Like last week’s “Captain Phillips,” “The Fifth Estate” is another slick thriller based on real-life events. But unlike the real Captain Phillips, who’s a rather bland man forced into extraordinary circumstances, the personality at the center of “The Fifth Estate” – Julian Assange – is anything but bland.
Assange is, of course, the mastermind behind Wikileaks. And he is such a striking, distinctive character, that at times he feels made up. Like a James Bond villain or an offbeat comic book hero, Assange seems too exaggerated to be believed – both in looks and ambitions. He’s a living caricature.
Assange is a lanky Australian computer nerd with a famous shock of white hair. He’s extremely bright, highly motivated, and irritatingly arrogant. He’s a true believer in his own cause – the exposure of all the institutional secrets of the world, whether governmental or corporate. To his enemies, he’s a dangerous zealot; to his supporters, a fearless truth-teller and martyr.
He’s also a walking contradiction – he’s a loner by nature but he has to lean heavily on others for his success. You get the sense he’d like to be a one-man revolution, but can’t quite pull it off all by himself. He’s charismatic and yet perhaps also on the autism spectrum. He’s also a man obsessed with exposing secrets, but zealously guards his own privacy.
Director Bill Condon does his best to ground this almost cartoon-like character in a recognizably concrete reality. We see Assange in the context of computer whiz-kids and fellow hackers, in the context of third-world revolutions, in the context of traditional journalism – his dealings with The Guardian and the New York Times make up a big part of the film – and in the context of the outraged U.S. government. We also see him through the eyes of his closest colleague and confidante, a rather more personal take that raises some troubling character issues about Assange as well.
Condon is aided immeasurably by British actor Benedict Cumberbatch. Cumberbatch is best known for playing Sherlock Holmes and Star Trek’s Khan, and there’s a bit of both those characters in his Julian Assange. Most importantly, Cumberbatch manages to pull all the various shards of Assange’s quirky character into a relatively cohesive whole.

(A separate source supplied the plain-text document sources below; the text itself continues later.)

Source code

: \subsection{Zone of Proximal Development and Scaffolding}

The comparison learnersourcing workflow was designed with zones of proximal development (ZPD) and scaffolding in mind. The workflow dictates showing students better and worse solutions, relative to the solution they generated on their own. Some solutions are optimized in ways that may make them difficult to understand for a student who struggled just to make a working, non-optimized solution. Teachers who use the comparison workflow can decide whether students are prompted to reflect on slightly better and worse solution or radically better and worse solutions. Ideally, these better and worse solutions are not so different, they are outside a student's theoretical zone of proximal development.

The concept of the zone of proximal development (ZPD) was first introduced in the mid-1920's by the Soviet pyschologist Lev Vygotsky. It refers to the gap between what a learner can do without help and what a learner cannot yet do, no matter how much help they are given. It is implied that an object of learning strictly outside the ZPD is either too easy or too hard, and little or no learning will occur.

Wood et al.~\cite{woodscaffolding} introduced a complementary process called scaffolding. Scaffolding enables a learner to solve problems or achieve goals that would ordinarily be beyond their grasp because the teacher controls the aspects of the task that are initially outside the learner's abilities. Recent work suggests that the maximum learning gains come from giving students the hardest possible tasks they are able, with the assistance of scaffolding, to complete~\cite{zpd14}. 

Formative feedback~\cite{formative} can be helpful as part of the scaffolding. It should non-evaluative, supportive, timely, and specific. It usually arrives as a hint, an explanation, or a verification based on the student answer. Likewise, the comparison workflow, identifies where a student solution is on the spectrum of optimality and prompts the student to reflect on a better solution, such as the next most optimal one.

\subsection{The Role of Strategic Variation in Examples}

The script wisely doesn’t try to psychoanalyze Assange but offers enough various angles of Assange to give us a sense of his complexity.
Assange is never pinned down by either the film or by Cumberbatch, but both do a good job of suggesting the deep contradictions that make this fascinating man tick.
At one point, Cumberbatch as Assange stares directly into the camera and tells us all to seek out the truth for ourselves. By not drawing any conclusions, “The Fifth Estate” allows us to do just that.